Friday, August 24, 2007

When I was in school I often felt that I wasn’t as smart as the other kids. It took a while to understand that the school system was mostly geared toward academics & left brain thinking. Naturally, a “right brain” thinker (such as myself) might not feel “at home” in such an environment.

It was while working in the marketing department of one of Canada’s chartered banks that I noticed differences between myself and my “co-workers”. The workers that were chosen as management excelled at left brain technical skills...the “number crunching” & processing data ( interest & exchange rates, etc.). Often, the individuals chosen as department managers seemed devoid of creative skills.

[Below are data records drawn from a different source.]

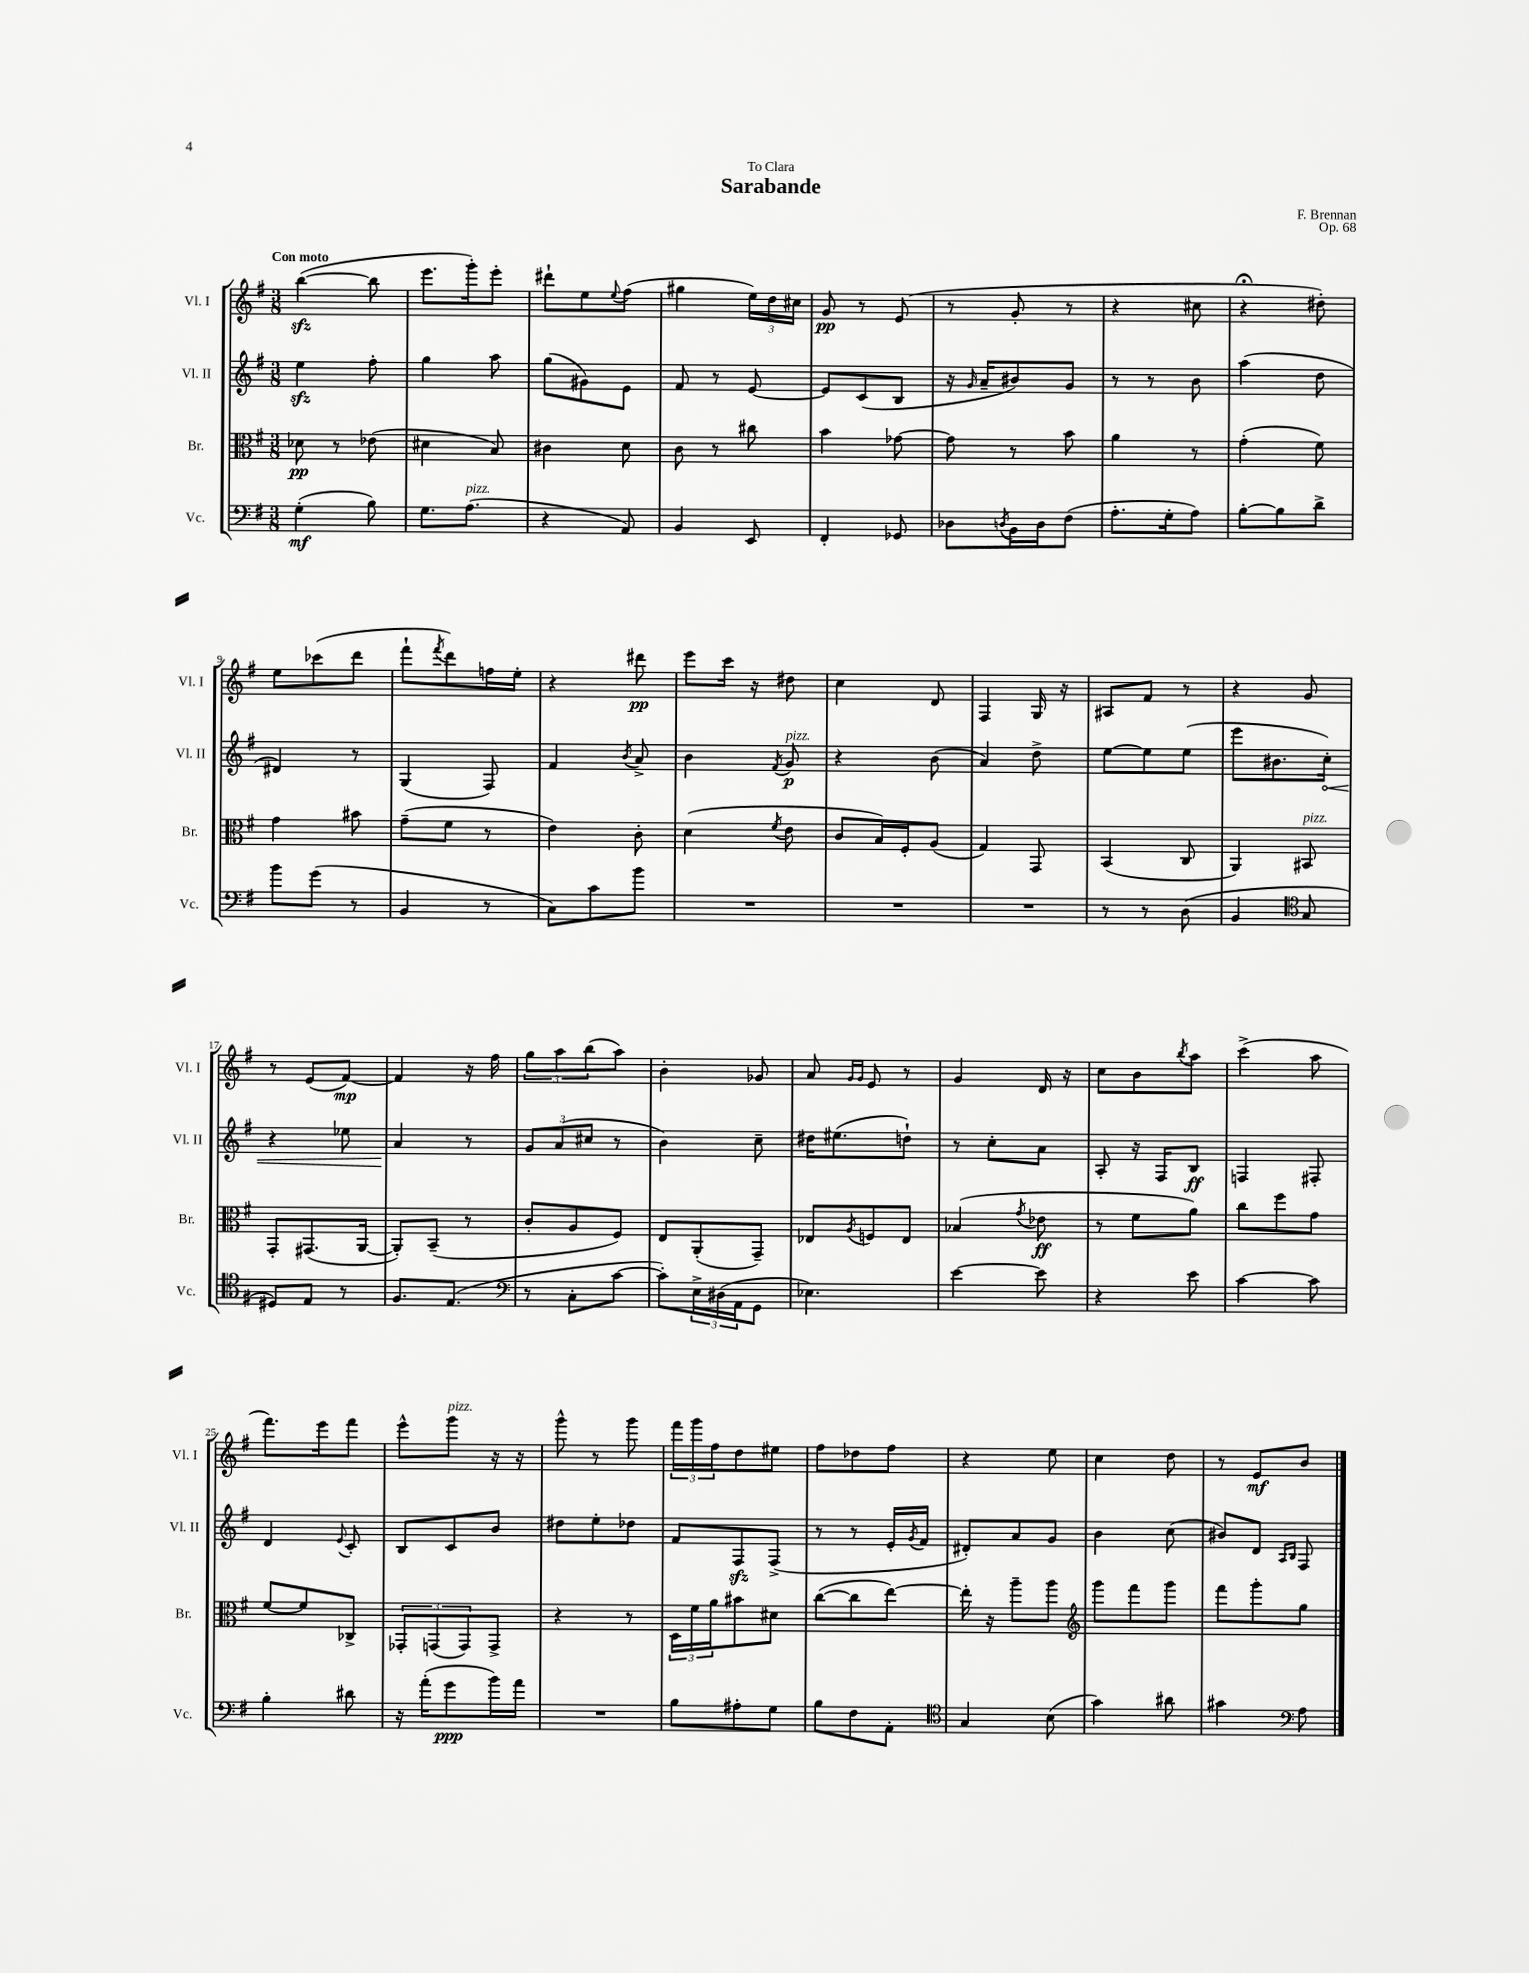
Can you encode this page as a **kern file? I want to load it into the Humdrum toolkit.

**kern	**kern	**kern	**kern
*staff4	*staff3	*staff2	*staff1
*clefF4	*clefC3	*clefG2	*clefG2
*k[f#]	*k[f#]	*k[f#]	*k[f#]
*M3/8	*M3/8	*M3/8	*M3/8
(4G'\	8d-\	4ee\	([4bb\
.	8r	.	.
8B\)	(8e-\	8ff#'\	8bb\]
=	=	=	=
8.G\L	4d#\	4gg\	8.eee\L
(8.A\J	.	.	16ggg'\k)
.	8B/)	8aa\	8eee'\J
=	=	=	=
4r	4c#\	(8gg\L	8ddd#`\L
.	.	8g#\)	8ee\
.	.	.	8qqee/
8AA/)	8d\	8e\J	(8ff#\J
=	=	=	=
4BB/	8c\	8f#/	4gg#\
.	8r	8r	.
8EE/	8cc#\	[8e/	24ee\LL)
.	.	.	24dd\
.	.	.	24cc#\JJ
=	=	=	=
4FF#'/	4b\	8e/]L	8g/
.	.	(8c/	8r
8GG-/	[8g-\	8B/J	(8e/
=	=	=	=
8D-\L	8g-\]	16r	8r
.	.	16qqg/	.
.	.	16a~/LK	.
8qD/	.	.	.
16BB\L	8r	8b#/)	8g'/
16D\J	.	.	.
(8F#\J	8b\	8g/J	8r
=	=	=	=
8.A'\L	4a\	8r	4r
.	.	8r	.
16G'\k	.	.	.
8A\J)	8r	8b\	8cc#\
=	=	=	=
[8B'\L	(4g'\	(4aa\	4r;
8B\]	.	.	.
8d^\J	8f#\)	8dd\	8dd#'\)
=	=	=	=
8b\L	4g\	4d#/)	8ee\L
(8g\J	.	.	(8ccc-\
8r	8b#\	8r	8ddd\J
=	=	=	=
4BB/	(8g~\L	(4G/	8fff#`\L
.	.	.	8qfff#/
.	8f#\J	.	8ddd\)
8r	8r	8F#/)	16ff\L
.	.	.	16ee'\JJ
=	=	=	=
8C\L)	4e\)	4f#/	4r
8c\	.	.	.
.	.	8qb/	.
8b\J	8c'\	8a^/	8ddd#\
=	=	=	=
4.r	(4d\	4b\	8eee\L
.	.	.	16ccc\Jk
.	.	.	16r
.	8qf#/	8qf#/	.
.	8e\	8g/	8dd#\
=	=	=	=
4.r	8c/L	4r	4cc\
.	16B/L)	.	.
.	16F#'/J	.	.
.	(8A/J	(8b\	8d/
=	=	=	=
4.r	4G/)	4a/)	4F#/
.	8GG/	8dd^\	16G/
.	.	.	16r
=	=	=	=
8r	(4BB/	[8ee\L	8A#/L
8r	.	8ee\]	8f#/J
(8D\	8C/	(8ee\J	8r
=	=	=	=
4BB/	4AA/)	8eee\L	4r
.	.	8.b#\	.
*clefC4	*	*	*
8G/	8BB#/	.	8g/
.	.	16cc'\Jk)	.
=	=	=	=
8D#/L)	8GG'/L	4r	8r
8E/J	(8.GG#/	.	(8e/L
8r	.	8ee-\	[8f#/J)
.	[16AA/Jk	.	.
=	=	=	=
8.F#/L	8AA'/]L)	4a/	4f#/]
.	(8BB~/J	.	.
(8.E/J	.	.	.
.	8r	8r	16r
.	.	.	16ff#\
=	=	=	=
*clefF4	*	*	*
8r	8c'/L	12g/L	12gg\L
.	.	(12a/	12aa\
8C'\L	8A/	.	.
.	.	12cc#/J	(12bb\
[8c\J	8F#/J)	8r	8aa\J)
=	=	=	=
8c'\]L)	8E/L	4b\)	4b'\
24E^\L	(8AA'/	.	.
(24D#\	.	.	.
24AA\J	.	.	.
8GG\J	8GG~/J)	8cc~\	8g-/
=	=	=	=
4.E-\)	8E-/L	16dd#\LK	8a/
.	.	(8.ee#\	.
.	.	.	16qqg/LL
.	8qA/	.	16qqg/JJ
.	8F/	.	8e/
.	8E-/J	8dd`\J)	8r
=	=	=	=
[4e\	(4B-/	8r	4g/
.	.	8cc'\L	.
.	8qg/	.	.
8e\]	8e-\	8a\J	16d/
.	.	.	16r
=	=	=	=
4r	8r	8A'/	8cc\L
.	8f#\L	16r	8b\
.	.	16F#/LK	.
.	.	.	8qbb/
8e\	8a\J)	8B/J	8aa\J
=	=	=	=
[4c\	8cc\L	4F/	(4ccc^\
.	8ff#\	.	.
8c\]	8g\J	8F#'/	8aa\
=	=	=	=
4B'\	[8f#/L	4d/	8.fff#\L)
.	8f#/]	.	.
.	.	.	16eee\k
.	.	8qqe/	.
8d#\	8C-^/J	8c'/	8fff#\J
=	=	=	=
16r	12GG-'/L	8B/L	8eee^^\L
(16a'\LK	.	.	.
.	(12GG/	.	.
8g\	.	8c/	8ggg\J
.	12GG/)	.	.
16b\L)	8GG^/J	8b/J	16r
16a\JJ	.	.	16r
=	=	=	=
4.r	4r	8dd#\L	8ggg^^\
.	.	8ee'\	8r
.	8r	8dd-\J	8ggg\
=	=	=	=
8B\L	24D\LL	8f#/L	24fff#\LL
.	24f#\	.	24ggg\
.	24a\J	.	24ff#\J
8A#'\	8b#\	8F#/	8dd\
8G\J	8d#\J	(8F#^/J	8ee#\J
=	=	=	=
8B\L	([8cc\L	8r	8ff#\L
8F#\	8cc\]	8r	8dd-\
8AA'\J	[8ee\J)	16e'/LL	8ff#\J
.	.	8qg/	.
.	.	16f#/JJ	.
=	=	=	=
*clefC4	*	*	*
4G/	16ee'\]	8d#'/L)	4r
.	16r	.	.
.	8aa~\L	8a/	.
(8B\	8aa\J	8g/J	8ee\
=	=	=	=
*	*clefG2	*	*
4g\)	8ggg\L	4b\	4cc\
.	8fff#\	.	.
8a#\	8ggg\J	(8cc\	8dd\
=	=	=	=
4g#\	8fff#\L	8b#/L)	8r
.	8ggg'\	8d/J	8e/L
*clefF4	*	*	*
.	.	16qqA/LL	.
.	.	16qqB/JJ	.
8A\	8gg\J	8F#/	8b/J
==	==	==	==
*-	*-	*-	*-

I sat in on some meetings, loaded with information about RSP’s and mutual funds and how to solicit interest from potential clients. It’s not difficult to understand why all this “left brain” stuff was boring. The right brain is not only the source of creativity, but is also connected to emotion. The left brain data was leaving me feeling,...pretty dry.

It occurred to me that right brain thinkers are invaluable to many corporations. The right brain/creatives understand the emotional side of the corporation's potential clients. People tend to make a lot of buying decisions based on emotion.

You don’t get the “warm fuzzies” from looking at a television screen full of "jargon & technical data”, but you do from seeing two people sitting on a beach...snuggled together & watching a beautiful sunset while sipping on martinis (or some other exotic beverage). Creative people have a knack for dreaming up these wonderful images, and are usually paid handsomely by corporations who want to lure the consumer to purchase their products.

I mean yeah,...I admit I get a good feeling from balancing my checkbook, but when I realised that some of these bank executives had lost touch with their creative/emotional side and that was the motive for hiring a bunch of right brainers (like myself) to do their marketing, I didn’t feel like I missed out on anything at school after-all.